El Siglo de Oro es la época que produce, por poner un ejemplo, el “Lazarillo”, “La pícara Justina”, “El Buscón”, “El Quijote”, “El Amadís”, “La Diana” de Montemayor… Pero la novela, por extraño que parezca, es un fenómeno mínimo, valorable pero mínimo, porque la gran mayoría de aquella literatura se repartía entre géneros tan opuestos como la lírica y la dramática. Y las comedias tenían una fuerte tendencia a lo lírico y por eso se redactaban en verso (“La vida es sueño”, a lo largo de sus 3000 versos aproximadamente, es obra dramática llena de lirismo, por ejemplo). Entonces habría que considerar que el público era muy dado a lo poético, sin excluir el carácter evidentemente poético de las novelas pastoriles a lo Sannazaro, que hurgaban en los matices del paisaje bucólico y en los amoríos de los pastores al modo de las garcilasianas églogas.
En todo caso ¿qué ha ocurrido con el hombre moderno que rechaza la poesía? Pero la respuesta, a decir verdad, la tenemos ante nuestras narices, y eso es lo evidente. Vivimos en el marco de una sociedad que es de tipo post-industrial, y las sociedades post-industriales son aquellas en las que, por haber concluido ya su proceso e industrialización, han radicalizado sus características, tanto para lo bueno como para lo malo. ¿Vivimos mejor?

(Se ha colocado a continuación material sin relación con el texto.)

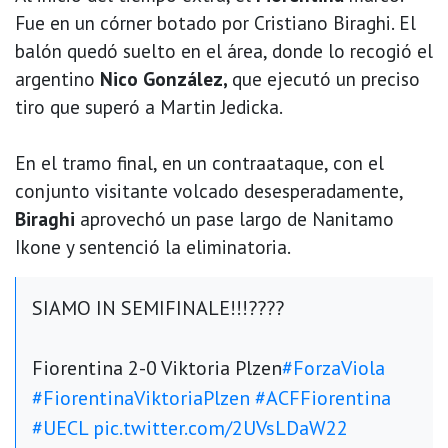
Fue en un córner botado por Cristiano Biraghi. El
balón quedó suelto en el área, donde lo recogió el
argentino
Nico González,
que ejecutó un preciso
tiro que superó a Martin Jedicka.
En el tramo final, en un contraataque, con el
conjunto visitante volcado desesperadamente,
Biraghi
aprovechó un pase largo de Nanitamo
Ikone y sentenció la eliminatoria.
SIAMO IN SEMIFINALE!!!????
Fiorentina 2-0 Viktoria Plzen
#ForzaViola
#FiorentinaViktoriaPlzen
#ACFFiorentina
#UECL
pic.twitter.com/2UVsLDaW22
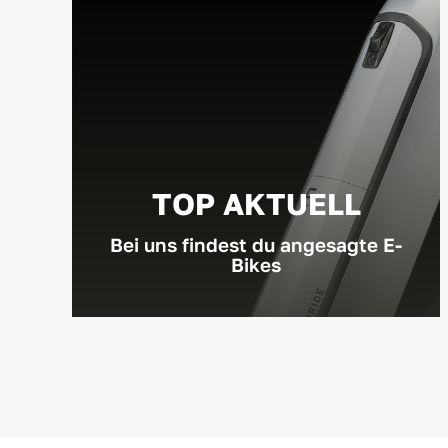
TOP AKTUELL
Bei uns findest du angesagte E-
Bikes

En un plano material, quien en estas sociedades tiene un trabajo con una remuneración decente vive francamente bien, no así los parados.
Es una sociedad que permite muchas cosas y que deja mucho tiempo para el ocio, proporcionando los medios para un disfrute por todo lo alto de ese ocio. La literatura compite con medios más poderosos, desde luego, pero esa no es la raíz del problema. El problema está en la naturaleza misma del hombre, que se ha ido transformando, porque la nuestra es una sociedad estresante, donde la gente, para defender su pan, su parcela y sus cuartos, vive con apuro, lleva una vida acelerada, una vida sin el reposo ancestral que hacía al hombre meditabundo, apto para la efusión lírica.
Porque se hizo muy popular pensar, en los años noventa, que las sociedades post-industriales tenían una clara tendencia a la reconciliación con el tiempo, con la naturaleza del tiempo y con la idea de que había que volver a reconciliarse con la temporalidad. Una de las falsedades que se creyeron (una mentira oficial más) era que los capitalistas empezarían a considerar la necesidad de valorar, no ya el dinero, sino el tiempo, y que la competencia iría en disminución en aras de un mejor valorar la vida. Y esto no ha sido así, sino que los ejecutivos se han visto forzados a llevar adelante campañas de una competencia más salvaje que ha venido a secar los mercados, trayendo como consecuencia, un mundo occidental nuevo que, siendo básicamente el de antes, tiene como novedad haber acelerado las prisas.
En este sentido, para que la poesía nos vuelva a enamorar, quizás, necesitamos no solo volver a aprender a leer, sino volver a aprender a vivir.